• [Directions]: Without including any images, repeat the data exactly.

• [Available data]:

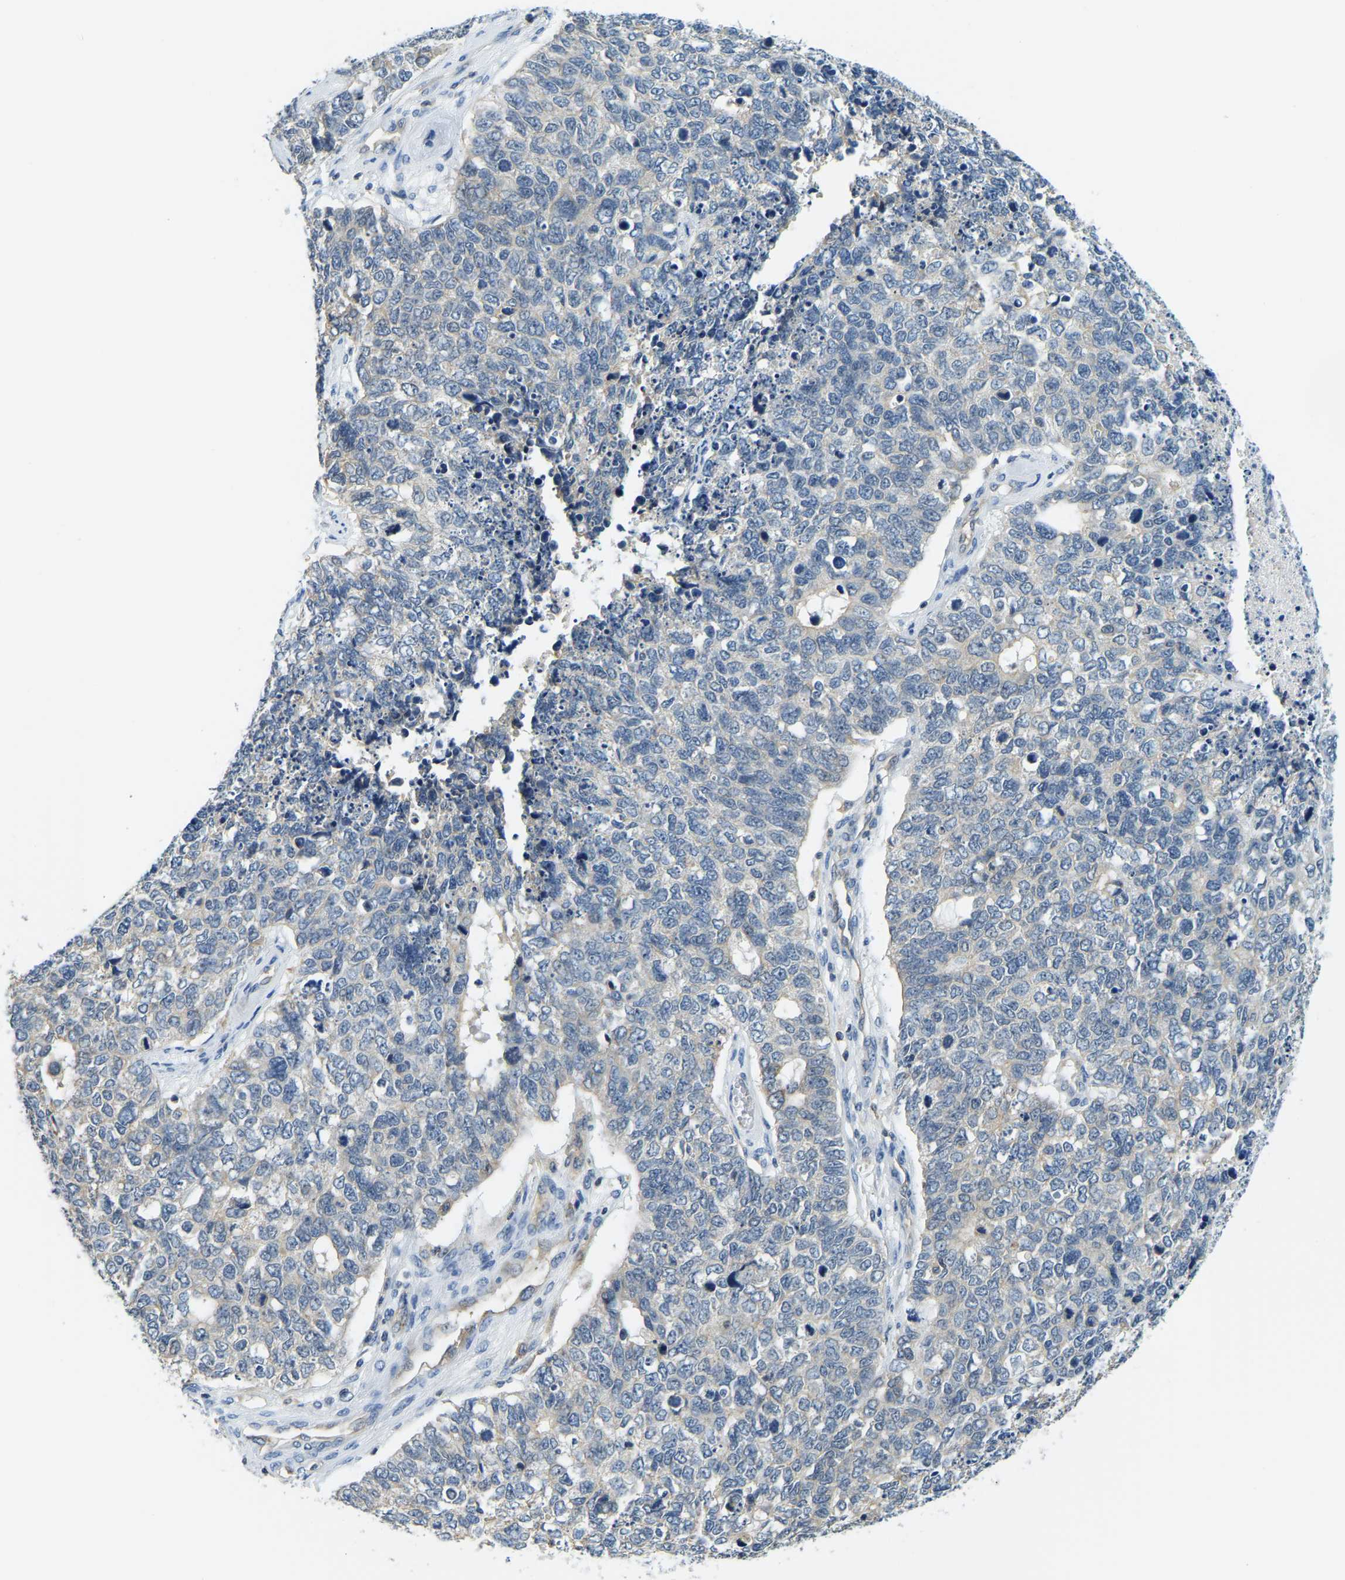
{"staining": {"intensity": "weak", "quantity": "<25%", "location": "cytoplasmic/membranous"}, "tissue": "cervical cancer", "cell_type": "Tumor cells", "image_type": "cancer", "snomed": [{"axis": "morphology", "description": "Squamous cell carcinoma, NOS"}, {"axis": "topography", "description": "Cervix"}], "caption": "There is no significant staining in tumor cells of cervical squamous cell carcinoma. (Stains: DAB immunohistochemistry (IHC) with hematoxylin counter stain, Microscopy: brightfield microscopy at high magnification).", "gene": "RRP1", "patient": {"sex": "female", "age": 63}}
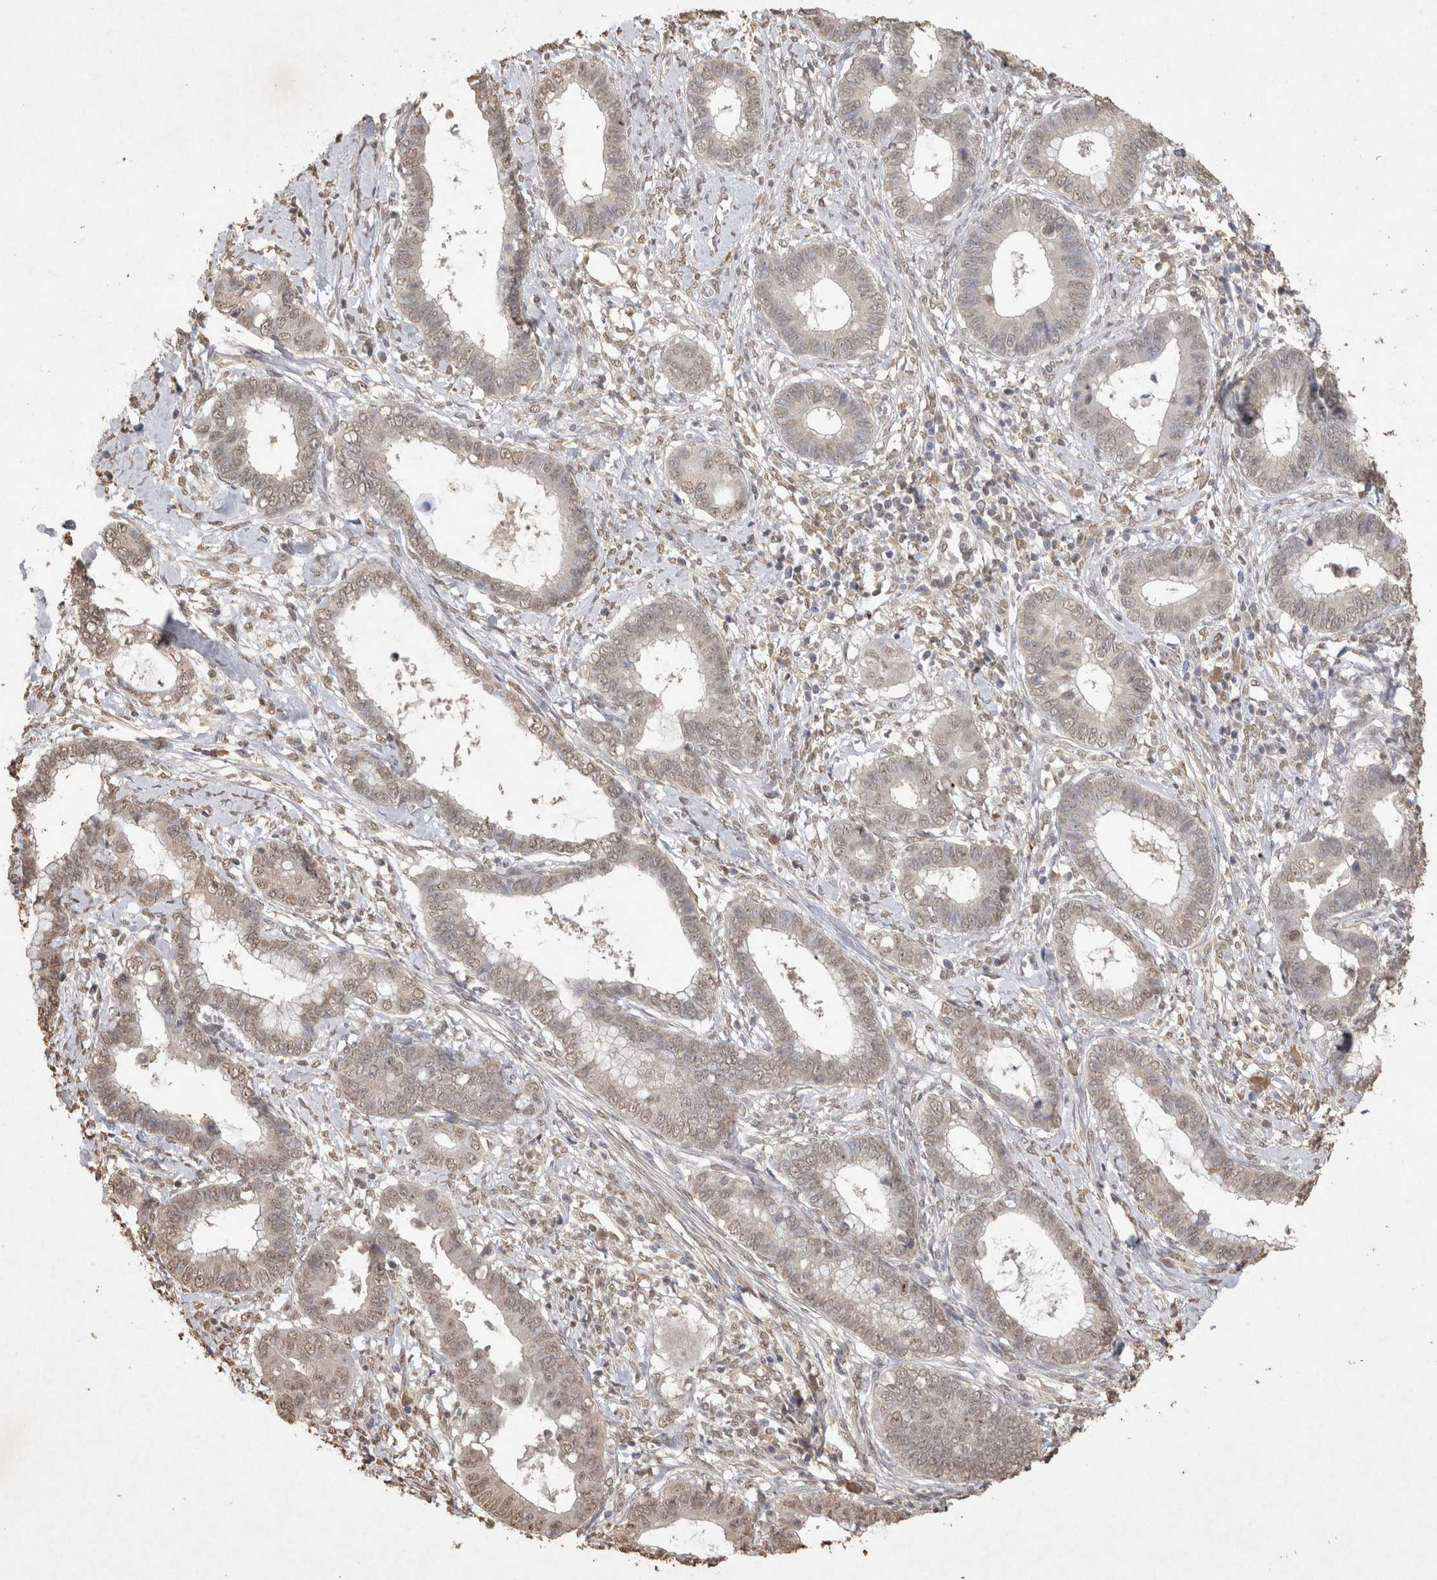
{"staining": {"intensity": "weak", "quantity": "25%-75%", "location": "nuclear"}, "tissue": "cervical cancer", "cell_type": "Tumor cells", "image_type": "cancer", "snomed": [{"axis": "morphology", "description": "Adenocarcinoma, NOS"}, {"axis": "topography", "description": "Cervix"}], "caption": "Human cervical cancer (adenocarcinoma) stained for a protein (brown) reveals weak nuclear positive staining in approximately 25%-75% of tumor cells.", "gene": "MLX", "patient": {"sex": "female", "age": 44}}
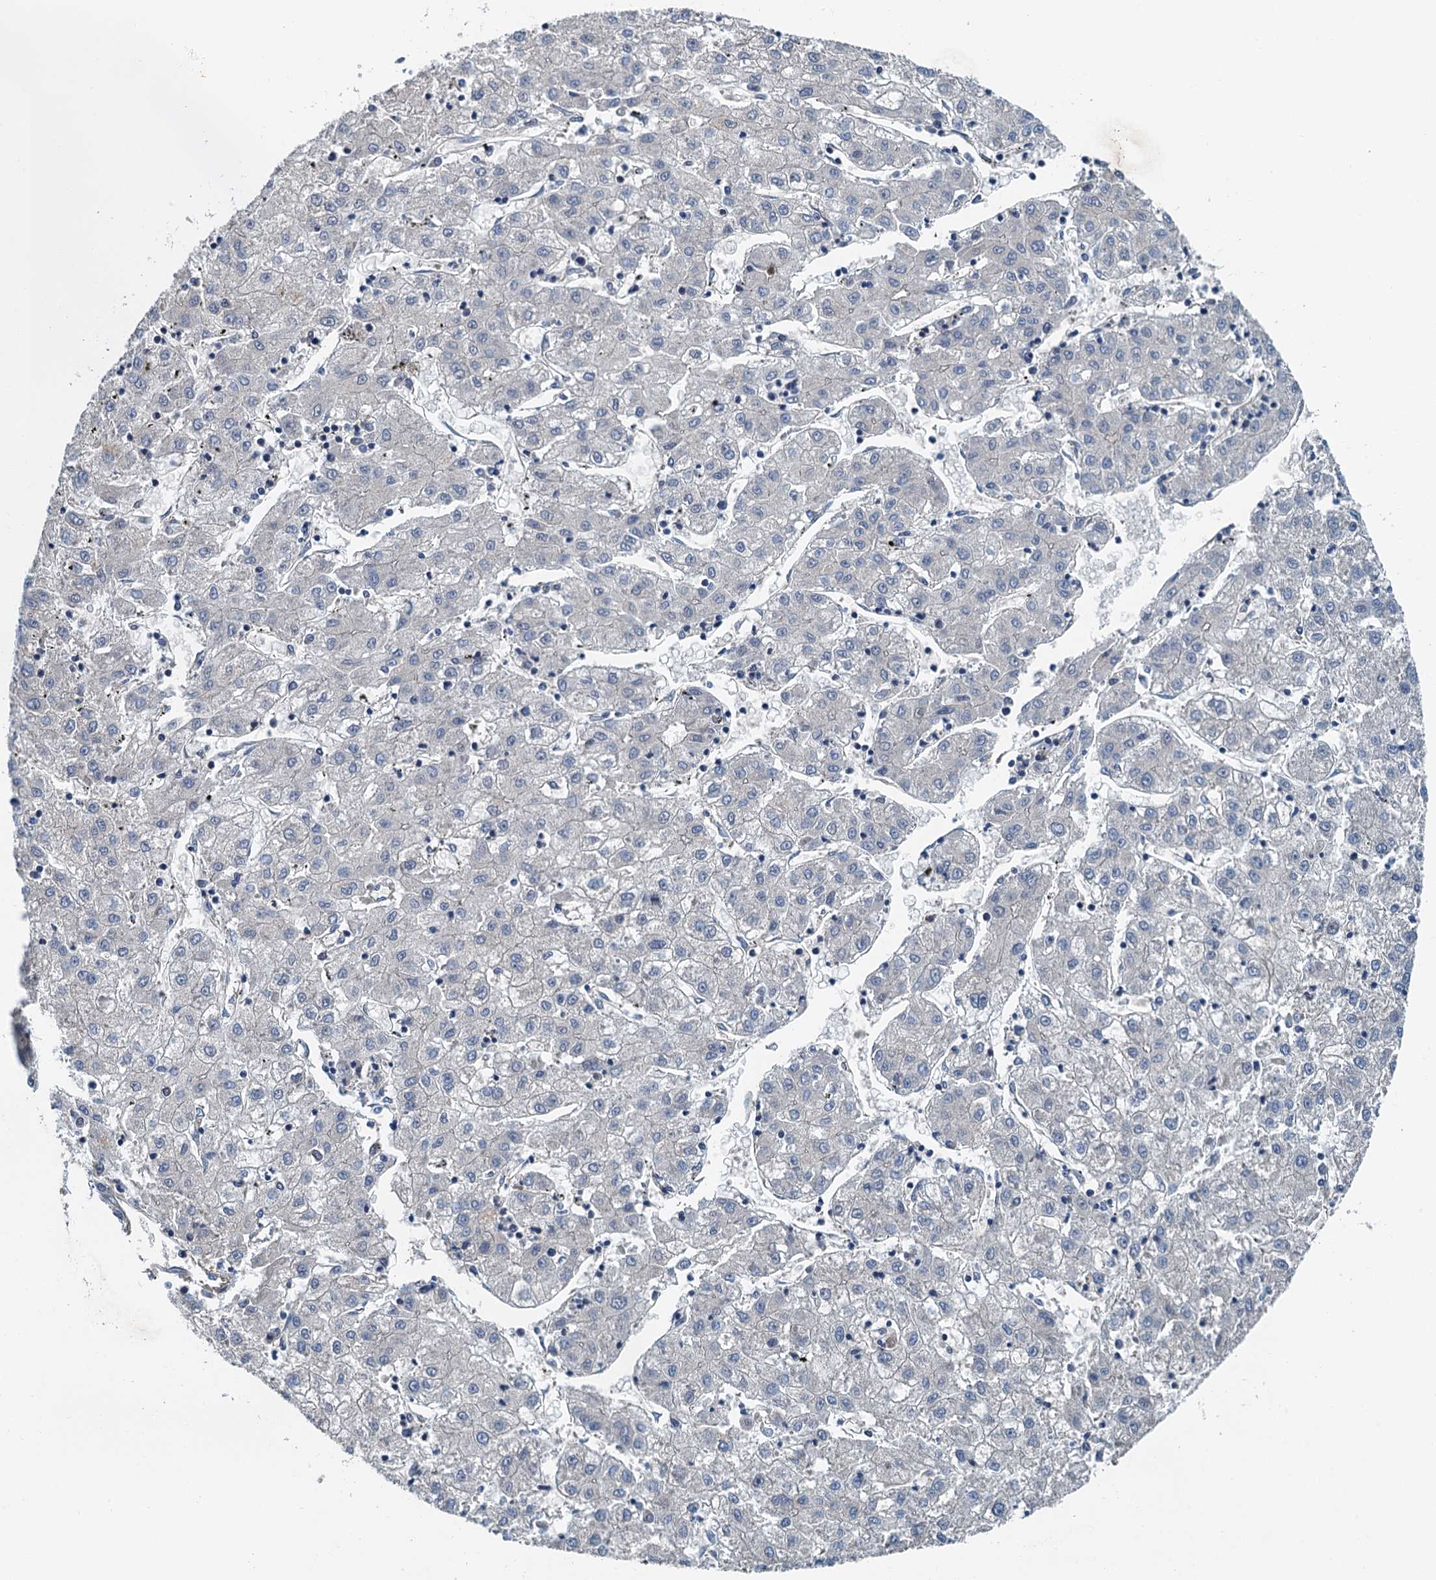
{"staining": {"intensity": "negative", "quantity": "none", "location": "none"}, "tissue": "liver cancer", "cell_type": "Tumor cells", "image_type": "cancer", "snomed": [{"axis": "morphology", "description": "Carcinoma, Hepatocellular, NOS"}, {"axis": "topography", "description": "Liver"}], "caption": "DAB (3,3'-diaminobenzidine) immunohistochemical staining of human liver cancer exhibits no significant staining in tumor cells.", "gene": "PPP1R14D", "patient": {"sex": "male", "age": 72}}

• [The answer]:
{"staining": {"intensity": "weak", "quantity": "<25%", "location": "cytoplasmic/membranous"}, "tissue": "cervical cancer", "cell_type": "Tumor cells", "image_type": "cancer", "snomed": [{"axis": "morphology", "description": "Squamous cell carcinoma, NOS"}, {"axis": "topography", "description": "Cervix"}], "caption": "There is no significant staining in tumor cells of cervical squamous cell carcinoma. (Stains: DAB immunohistochemistry (IHC) with hematoxylin counter stain, Microscopy: brightfield microscopy at high magnification).", "gene": "RRP1", "patient": {"sex": "female", "age": 63}}
{"staining": {"intensity": "weak", "quantity": "25%-75%", "location": "nuclear"}, "tissue": "cervical cancer", "cell_type": "Tumor cells", "image_type": "cancer", "snomed": [{"axis": "morphology", "description": "Adenocarcinoma, NOS"}, {"axis": "topography", "description": "Cervix"}], "caption": "Human cervical cancer (adenocarcinoma) stained for a protein (brown) reveals weak nuclear positive staining in approximately 25%-75% of tumor cells.", "gene": "MLX", "patient": {"sex": "female", "age": 44}}
{"staining": {"intensity": "negative", "quantity": "none", "location": "none"}, "tissue": "liver cancer", "cell_type": "Tumor cells", "image_type": "cancer", "snomed": [{"axis": "morphology", "description": "Carcinoma, Hepatocellular, NOS"}, {"axis": "topography", "description": "Liver"}], "caption": "DAB (3,3'-diaminobenzidine) immunohistochemical staining of human liver cancer exhibits no significant staining in tumor cells.", "gene": "PPP1R14D", "patient": {"sex": "male", "age": 72}}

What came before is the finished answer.